What is it about Gujaratis that fetches both admiration and amazement as well as derision and contempt, depending on the context? Admiration, of course, for their hard work and entrepreneurial spirit, and contempt for the harakiri they commit in business.

Nearly a decade back when I started ‘The Small Investor’ column in BusinessLine and got a passing acquaintance with the vagaries and pitfalls of the Indian equity market, one comment that rankled but struck a chord — after all I am a Gujju myself — was: “Take any stock market scam in India, from Harshad Mehta to Ketan Parekh, they are all Gujaratis.”

The person who made this comment then added: “A Shah scam is yet to happen!”

Once again a Gujarati, Nirav Modi, has defrauded the Punjab National Bank of a whopping ₹11400 crore!

Fodder for the social media

Predictably, the social media erupted with taglines such as ‘Finding NiMo’, and posts like “Gujjus have stolen ₹11,000 crore of Punjab National Bank. Why shouldn’t Punjabis now loot Bank of Baroda in retaliation?” and “PM Gujju, RBI Governor Gujju; Nirav Modi Gujju, aur loota becharey Sardaro ko” are doing the rounds.

But in all these and yet another popular tweet/ WhatsApp message on the latest Gujju greeting being “Scam chho?”, lies a distressing and disgraceful message. The inability of our bankers and regulators, or rather their complicity, in preventing such mega frauds.
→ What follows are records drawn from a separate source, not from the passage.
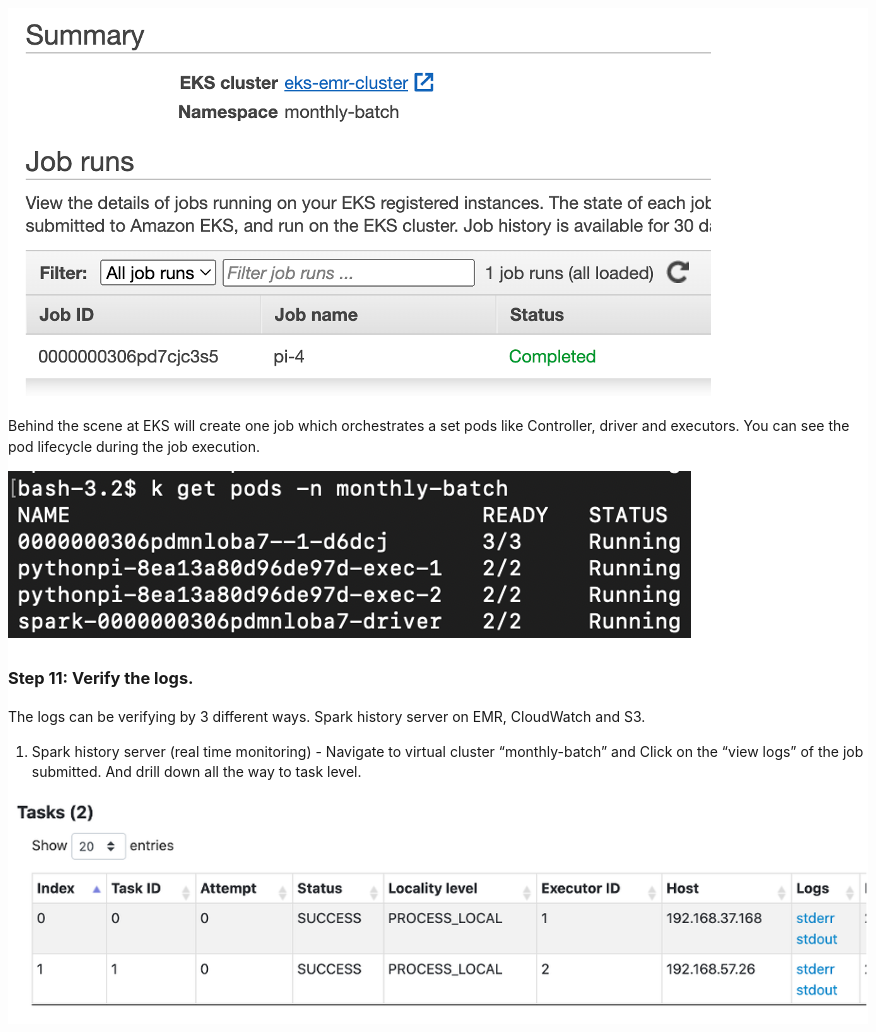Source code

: ![](images/10-job-submission.png)

Behind the scene at EKS will create one job which orchestrates a set pods like Controller, driver and executors. You can see the pod lifecycle during the job execution.

![](images/10-eks-job-pods.png)


### Step 11: Verify the logs.

The logs can be verifying by 3 different ways. Spark history server on EMR, CloudWatch and S3.

1.	Spark history server (real time monitoring) - Navigate to virtual cluster “monthly-batch” and Click on the “view logs” of the job submitted. And drill down all the way to task level.

![](images/11-history-server-logs.png)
After all, whose money, or rather sweat and tears, is it?

How dare our netas — and this is happening in all the noise being generated in the Karnataka electioneering too — give us all that song and dance about a corruption-free India when such scams of preposterous dimensions continue to rock the country?

How long will these fraudulent crooks, who go under the garb of industrialists and businessmen, continue to operate as leeches, sucking out huge dollops of the people’s money? Nationalised banks being refinanced at taxpayers’ expense so that these scoundrels can siphon off unimaginable sums of money, seems to have become the norm.

It is infuriating to learn the same painful truth day after day that the nexus between our netas, bankers, and criminal businessmen continues, irrespective of the political party the netas belong to. And that slogans such as “Congress ka haath aam admi ke saath “ and “Sab ka saath sab ka vikaas” have been coined only to make donkeys of us, the people of India.

Raining LoUs

But for Nirav Modi and his partner-in-arms Mehul Choksi’s political and business clout — after all, those who make a mockery of our banking systems and their supposed checks and balances are some powerful industrialist’s son-in-law or minister’s brother-in-law — would he have got the outrageous number of LoUs issued by the PNB? The plethora of collaterals and documents a small entrepreneur has to produce for a mere ₹2 to 5 lakh loan is well known and so are the arrogance and rule books our bankers throw in our faces before such a loan is sanctioned.

Within a week of the Modi fraud, another one, involving Rotomac pens and its promoter Vikram Kothari, came to light. This time, reportedly the Allahabad Bank, Bank of India, Bank of Baroda, Indian Overseas Bank and Union Bank of India compromised their rules to sanction loans to Rotomac, and the amount allegedly swallowed is a whopping ₹3,695 crore! No small numbers will do for our fraudulent business brethren it appears!

Small wonder that hapless Indians are now yearning for the virtually impossible return of Raghuram Rajan as RBI governor. He had really started using the whip to make PSBs accountable for their mounting NPAs. Was that the reason the high and mighty of this land prevailed upon the Government of the day to ensure that he didn’t get a second term is the legitimate question being asked. Derisive comments are once again doing the rounds: While the present incumbent Urjit Patel was busy counting ₹500 and ₹1,000 notes post demonetisation, over ₹11,000 crore was being siphoned away!

While Prime Minister Modi asks the voters of Karnataka during campaigning for the forthcoming Assembly elections in the State to choose between “mission ki sarkar” or “commission ki sarkar” (Congress), his words have started ringing hollow. Even as the Congress and the BJP trade charges over the Nirav Modi scandal having begun in 2011 during Congress rule —and we’ve had enough and more scams during the UPA rule too — what cannot be denied is the breakneck speed at which letters of understanding were issued under the NDA watch 2016 onwards.

So, more than mission or commission, we Indians have a knack of ending up with omission ki sarkar!